## Parts of the exercise
[1] Translate this sentence from the forum thread about Big Frankie kit sales into Spanish: "Most monster/horror kits are somewhat slow sellers compared to things like cars, ships, planes, etc., anyway."
[2] Go on with the forum thread about Big Frankie kit sales, picking up right after Steve H's closing sentence, "Well, that's sort of the thing."
━━ Selection ━━
# Question for Retailers



## Rattrap (Feb 23, 1999)

I won't ask Frank, because that would require him to divulge confidential corporate information, but:

After at least a decade and a half that I know of of begging, pleading, whining and cajoling for it in any forum that would tolerate it, how did Big Frankie actually sell?


----------



## Zathros (Dec 21, 2000)

*Thats a really good question, in my opinion..even though I wasnt asked, as I had absolutely nothing to do at all with the production or sale of that kit...one can make an educated guess seeing the trends now...
looks like just about everyone that wanted that kit bought it...and right now, theres quite a few of them on E-bay for sale, and culttvman has them at something like 50% off, and the boys at mega have discounted it as well..Id bet that the first run was a success, and perhaps part of the second run..and now whats left...is being sold off at said discounts 
to move em out...

Just my 2 cents...
Z
*


----------



## Steve H (Feb 8, 2009)

Well, it's an interesting question, and really, only the good folk at Moebius can say, because what flies off the shelves of one store might be dogging out bigtime at another, due to any number of reasons (overbought stock, overpriced above MSRP, etc).

What the question is, how many were bought by people who wanted it to build and have fun with, and how many were bought by speculators expecting to make a killing on this 'rare collectible' item? That's something eBay might be showing.


----------



## Tim Nolan (Jul 9, 2008)

I'd hazard to guess it paid for itself, and will continue to do so. There are TONS of Frankenstein fans, even if they are not just model builders! I've got 3 plus a resin cast from a few years back, and I'd buy more I think to paint and resell. Yeh, we are seeing some discounted prices, but retailers have to keep the market excited, which means new products on the shelves or webpages all the time to keep the masses stirred up! THATS retail folks. 

In the meantime, those of us still buying quantities of these guys can enjoy some relaxed pricing. I got a great deal on a glow Frankie, right from Moebius, in a damaged box. (Well worth signing up for Club Moebius!)

The Big Frankie was on my Grail List for years, and even at the early higher price, was one hell of a deal in my opinion!


----------



## djnick66 (May 2, 2008)

I never sold any in my shop. Granted I did not order any to start with. I had a couple lookie loo collector types ask about it, but they were not going to pay $100 for it. No one seriously asked about it or showed any interest in it. Most monster/horror kits are somewhat slow sellers compared to things like cars, ships, planes, etc., anyway.

But there are other similarly priced kits that are pokey movers. I still have one of the PL C57D reissues sitting around too.


----------



## xsavoie (Jun 29, 1999)

If they officially announce that they will stop producing Big Frankie,that might slightly boost sales up one last time.


----------



## Steve H (Feb 8, 2009)

Well, that's sort of the thing.
━━━
━━ Data lines ━━
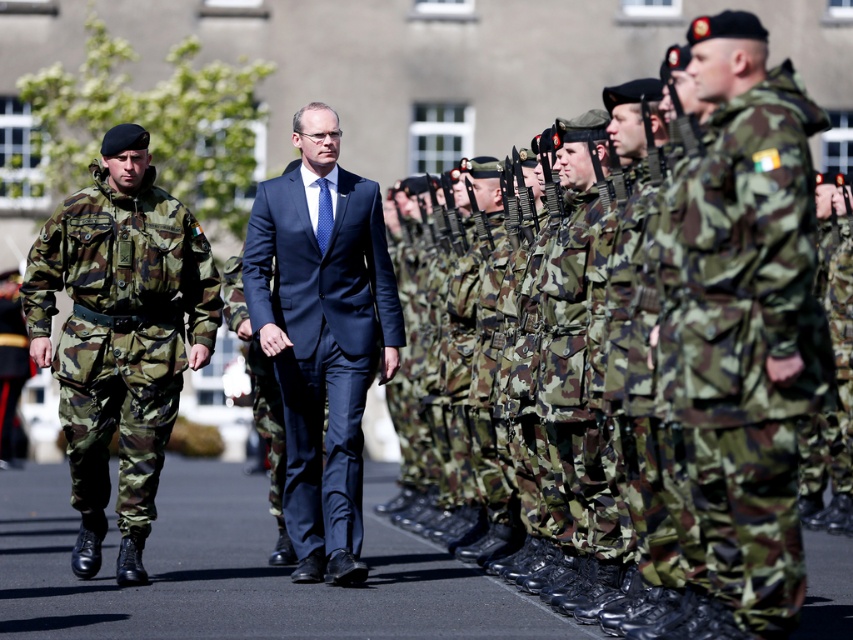
You are a photographer trying to capture the perfect shot of the camouflage fabric uniform at center. You need to position your camera exactly at point (x=747, y=324) to frame the subject properly. Is the camouflage fabric uniform at center positioned at this point?

Yes, the camouflage fabric uniform at center is located at point 0.909, 0.877.

You are a photographer at this military event. You need to capture a photo where both the camouflage fabric uniform at center and the navy blue suit at center are clearly visible. Given their sizes, which one should you focus on to ensure both are in frame without cropping?

The camouflage fabric uniform at center is smaller than the navy blue suit at center. To ensure both are in frame without cropping, focus on the larger navy blue suit at center while positioning the camera to include the smaller camouflage fabric uniform at center in the same shot.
━━━
## Answers in order
[1] De todos modos, la mayoría de los kits de monstruos/terror son de venta algo lenta en comparación con cosas como autos, barcos, aviones, etc.

[2]
See, I never really understood the fanatic desire for the Big Frankie kit, even as a kid. Sure it's big, but it's...it's not a good representation of the Monster, right? It's almost what we anime fans know as 'Super Deformed', and when I want a Monster, I want it to look like what's on the screen. Not that I want even that, the whole Universal Monsters catalog scared the willies out of me as a kid! 

So I would think that the nostalgia base for this would be shrinking, with most of the product ending up in the hands of people who buy all manner of 'collectable' stuff in hopes of flipping it for larger money, sometimes even selling it under false pretenses. Oh, tell me nobody may have put this kit in a vintage box (or even a repro vintage box!) and tried to pass it off as the original kit. We know people were doing that with the various PL reissues of Aurora kits. I've seen a few at flea markets. I laugh at the seller. They get unhappy with me. 

So, anyway, I hope it sold well for Moebius, and those that bought it for the nostalgia are very happy people.


----------



## Tim Casey (Dec 4, 2004)

I actually bought one because I wanted it. I didn't buy it as a kid ($5? No way!), but I couldn't pass up the opportunity to grab the Moebius reissue. I also built, painted, and displayed it! (and the box is way cool...)


----------



## Tim Nolan (Jul 9, 2008)

I never had the kit as a kid. I was born in 61', so it had already gone by the wayside by the time I was building models, about 68'. But, I saw the first one probably in the 80's in pictures, saw more in the 90's on the web, and a decade later added the resin cast to my collection, and now these kits, which I am very happy to have. You see, I love ANYTHING Frankenstein, and deformed or not, he's not only HUGE, he's just damned cool when he's assembled! Hey, I have two LIFESIZE Frankenstein heads sitting in my closet right now! LOL! I know the timing is probably bad, money is tight for all of us these past few years, especially hard on hobby shop owners I would hazard to guess. The internet, and large companies have been hard on my business as well. It's an expensive kit, but I'm sure the tooling was an arm & leg for this guy, lotsa plastic, big box too. (love the artwork) I hope we don't see him disappear again, and I hope a lot more folks continue to buy him.


----------



## Steve H (Feb 8, 2009)

AAGGGHHH!

That's a nice bust of ol' bolt neck.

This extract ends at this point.